From Maven's texts this afternoon, Cal continued to pester him about me after he returned from "Columbia." At some point, Maven locked the door to his bedroom and put on headphones so that he could ignore his brother and get through his calculus.

We never came up with a plan to explain what the hell is going on. After I agreed to be his girlfriend, Maven and I got sidetracked this morning in the shadows of Bryant Park. You know.

"I don't know, Mare." Cal's voice sounds as mocking as ever, but there's something different about it today. Maybe it's because Cal's no longer just exchanging fire with me but actually has reason not to like me. "What is up?" He enunciates each word.

"You must be frustrated," I tell Cal. His lips are turned up, but he's not smiling. Maybe I just never noticed it before, but his canines look sharper today. I feel smaller than usual in his presence, as he lounges across the stage floor with his precious folding chair at his back while every cell in my body is unimaginably tense. I haven't felt this nervous around him in a long time. "I hear your brother won't tell you what's going on between me and him."

Agreeing, Cal gives me a few nods of his head. "Yeah, I am frustrated. And confused.
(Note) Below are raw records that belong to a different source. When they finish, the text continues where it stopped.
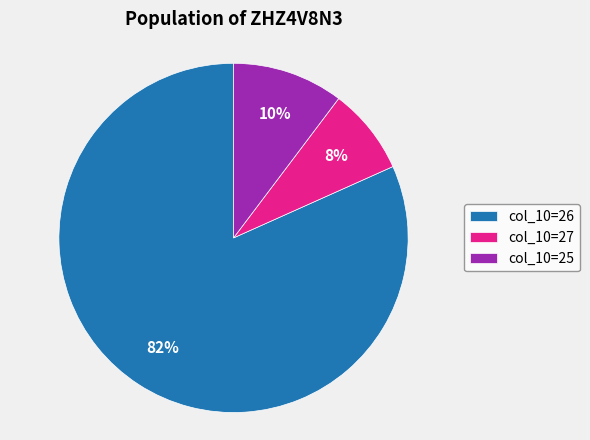

The col_10=25 slice represents 10% of the pie. True or false?

True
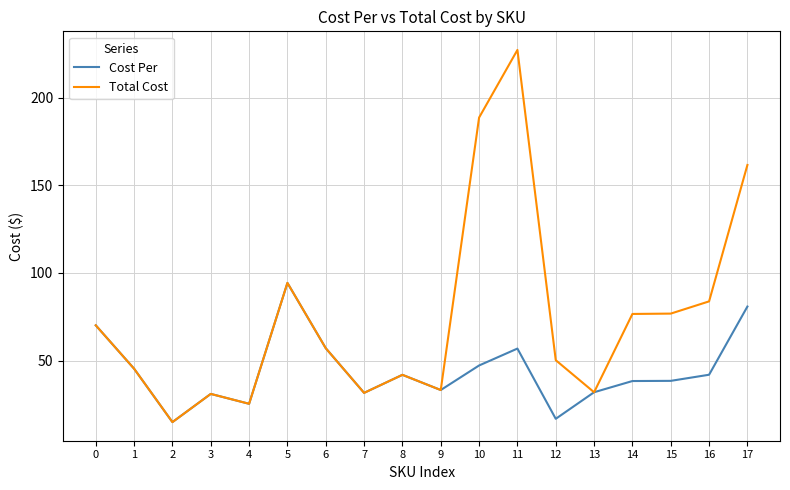

What is the maximum value for Cost Per?

94.3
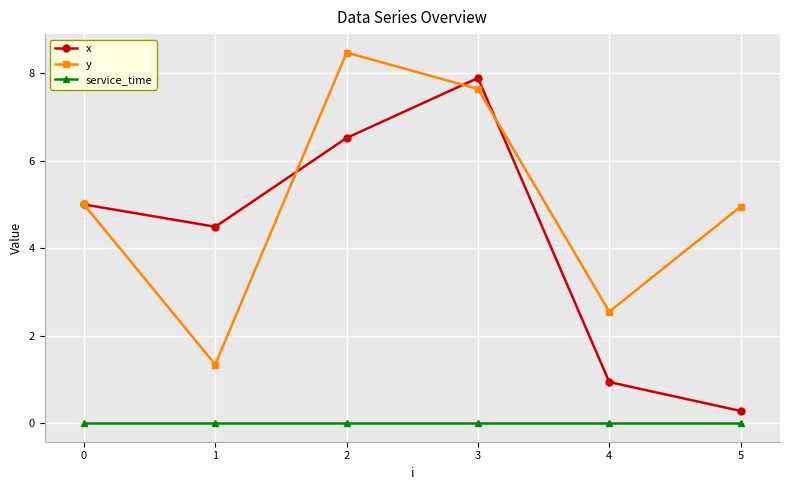

True or false: x and service_time cross at least once.

False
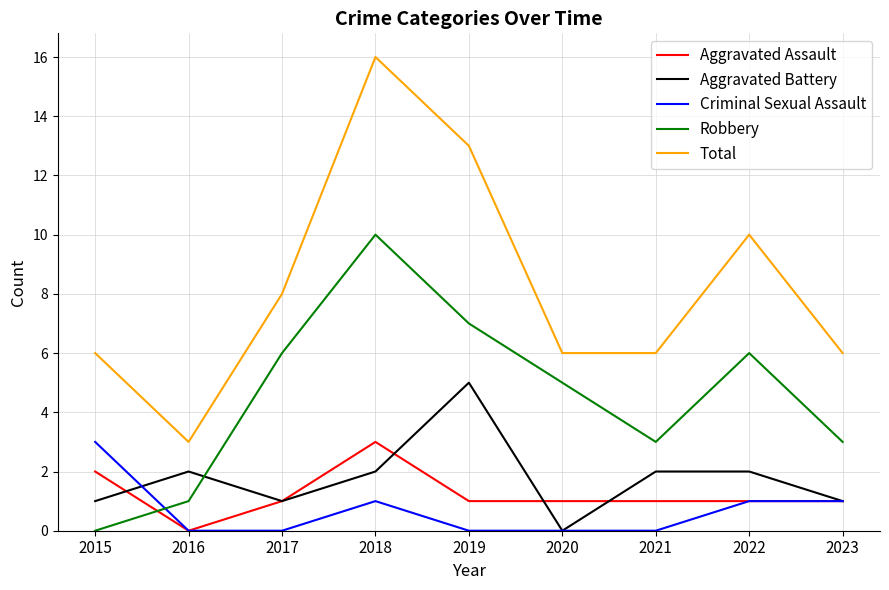

True or false: Robbery and Total intersect in this chart.

False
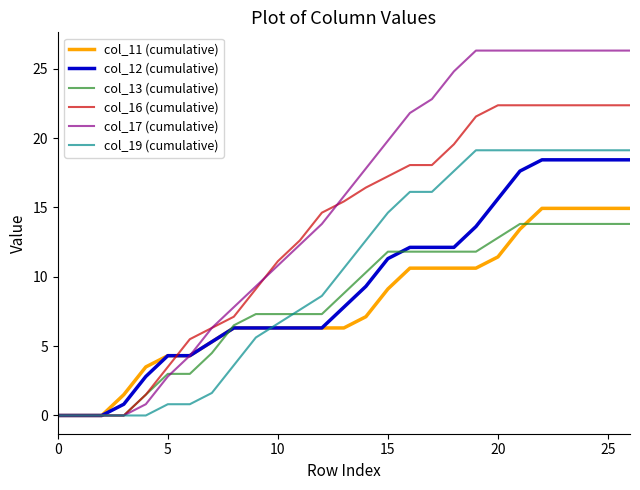

Which series has the largest total across all categories?

col_17 (cumulative)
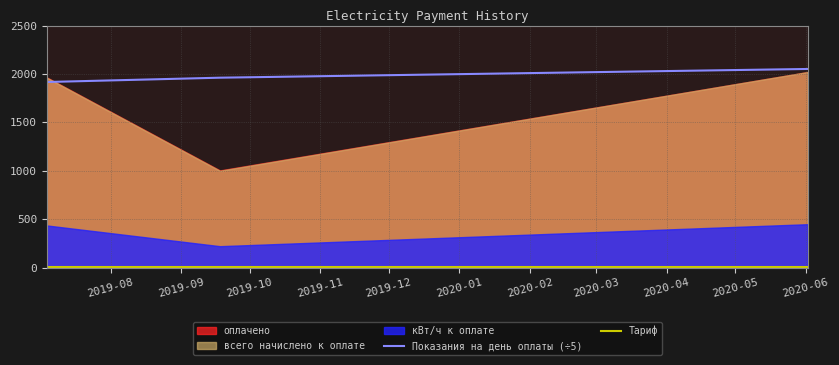

What is the lowest value of the Показания на день оплаты (÷5) series?

1917.2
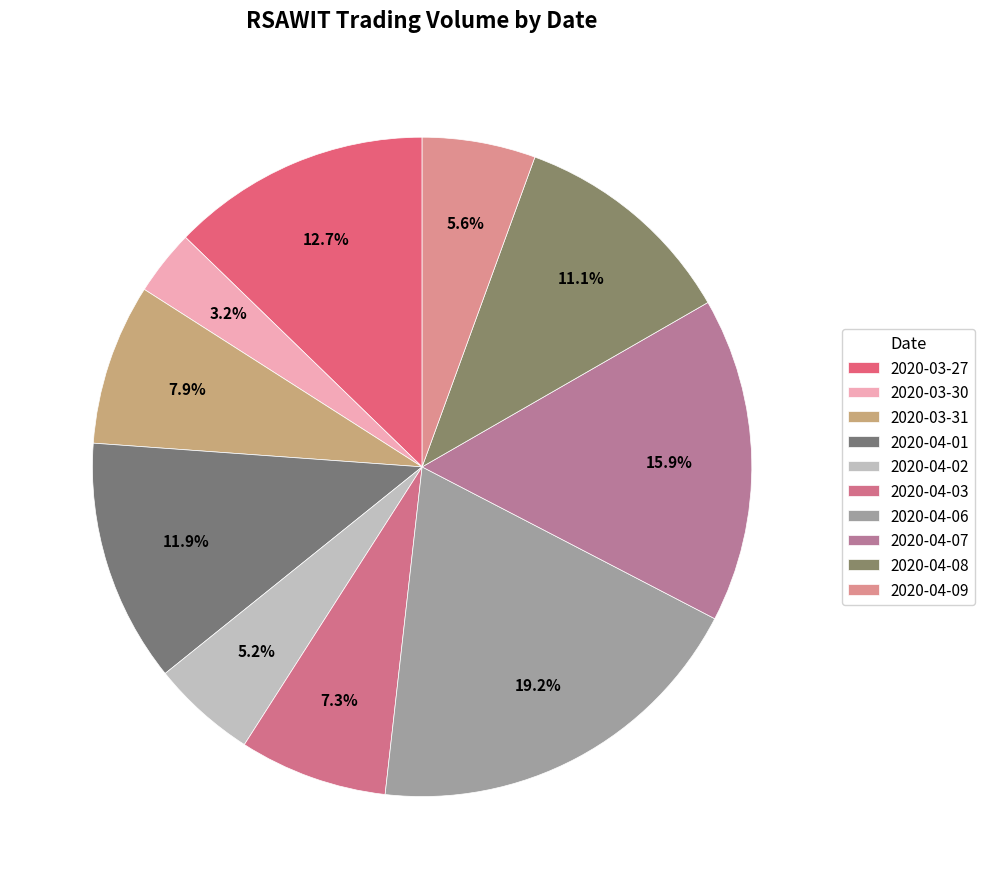

Rank the categories by value from lowest to highest.

2020-03-30, 2020-04-02, 2020-04-09, 2020-04-03, 2020-03-31, 2020-04-08, 2020-04-01, 2020-03-27, 2020-04-07, 2020-04-06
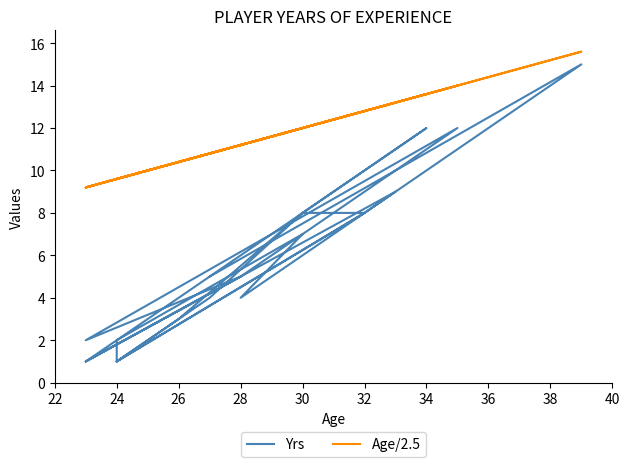

Is it true that Yrs equals 11.2 at 30?

False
And extraordinarily unhappy that you lied to me on Friday night when you said that you didn't have a secret boyfriend."

Any misstep in this conversation could result in unwanted pushups.

Cal's eyes burn me, but at the same time, it doesn't feel like I can look away from them.

"I didn't lie to you," I tell him. "Maven was never my secret boyfriend."

"Oh, yeah. Friends who kiss, right?" Cal repeats.

I nod, up and down, up and down, hoping that Cal will come up with something to say.

He doesn't. It seems impossible for somebody to be able to tear me apart with only their eyes, but Cal does it anyway. I start to wonder if he's somehow finding his answers in my eyes, my slight movements, my ticks.

"He held my hand for the first time three weeks ago," I tell him, blurting. My heart pounds unreasonably fast, and unthinking words fly out of my mouth.